### Activity
Search for the word "ésser" in the entries. Each line that holds it should be copied.

Supplied data section start

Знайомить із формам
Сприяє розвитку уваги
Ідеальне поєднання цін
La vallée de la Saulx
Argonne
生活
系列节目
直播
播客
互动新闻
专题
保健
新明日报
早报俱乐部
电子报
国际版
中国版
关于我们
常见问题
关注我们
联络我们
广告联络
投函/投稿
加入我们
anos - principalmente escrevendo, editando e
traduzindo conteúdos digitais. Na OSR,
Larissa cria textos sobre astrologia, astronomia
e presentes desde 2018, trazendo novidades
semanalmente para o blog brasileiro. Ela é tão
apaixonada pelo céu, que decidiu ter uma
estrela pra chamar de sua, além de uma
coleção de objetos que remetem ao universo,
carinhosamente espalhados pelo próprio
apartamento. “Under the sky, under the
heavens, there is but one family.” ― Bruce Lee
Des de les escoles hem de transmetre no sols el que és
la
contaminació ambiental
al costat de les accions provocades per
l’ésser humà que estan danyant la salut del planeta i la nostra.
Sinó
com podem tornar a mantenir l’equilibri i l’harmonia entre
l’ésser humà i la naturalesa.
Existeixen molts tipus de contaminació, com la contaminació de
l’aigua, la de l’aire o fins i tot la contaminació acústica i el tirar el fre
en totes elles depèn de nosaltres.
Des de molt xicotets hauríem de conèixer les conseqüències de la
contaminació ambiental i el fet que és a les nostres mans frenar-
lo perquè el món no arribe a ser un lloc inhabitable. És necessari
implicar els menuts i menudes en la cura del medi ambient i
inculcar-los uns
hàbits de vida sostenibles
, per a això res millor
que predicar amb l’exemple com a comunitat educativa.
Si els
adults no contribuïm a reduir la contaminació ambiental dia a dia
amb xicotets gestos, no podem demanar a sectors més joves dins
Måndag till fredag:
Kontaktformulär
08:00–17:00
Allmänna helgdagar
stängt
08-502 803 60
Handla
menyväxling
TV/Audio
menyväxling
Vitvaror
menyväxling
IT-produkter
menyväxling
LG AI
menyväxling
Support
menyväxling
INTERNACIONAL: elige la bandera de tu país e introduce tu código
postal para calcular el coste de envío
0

Supplied data section end

### Exercise answer
l’ésser humà que estan danyant la salut del planeta i la nostra.
l’ésser humà i la naturalesa.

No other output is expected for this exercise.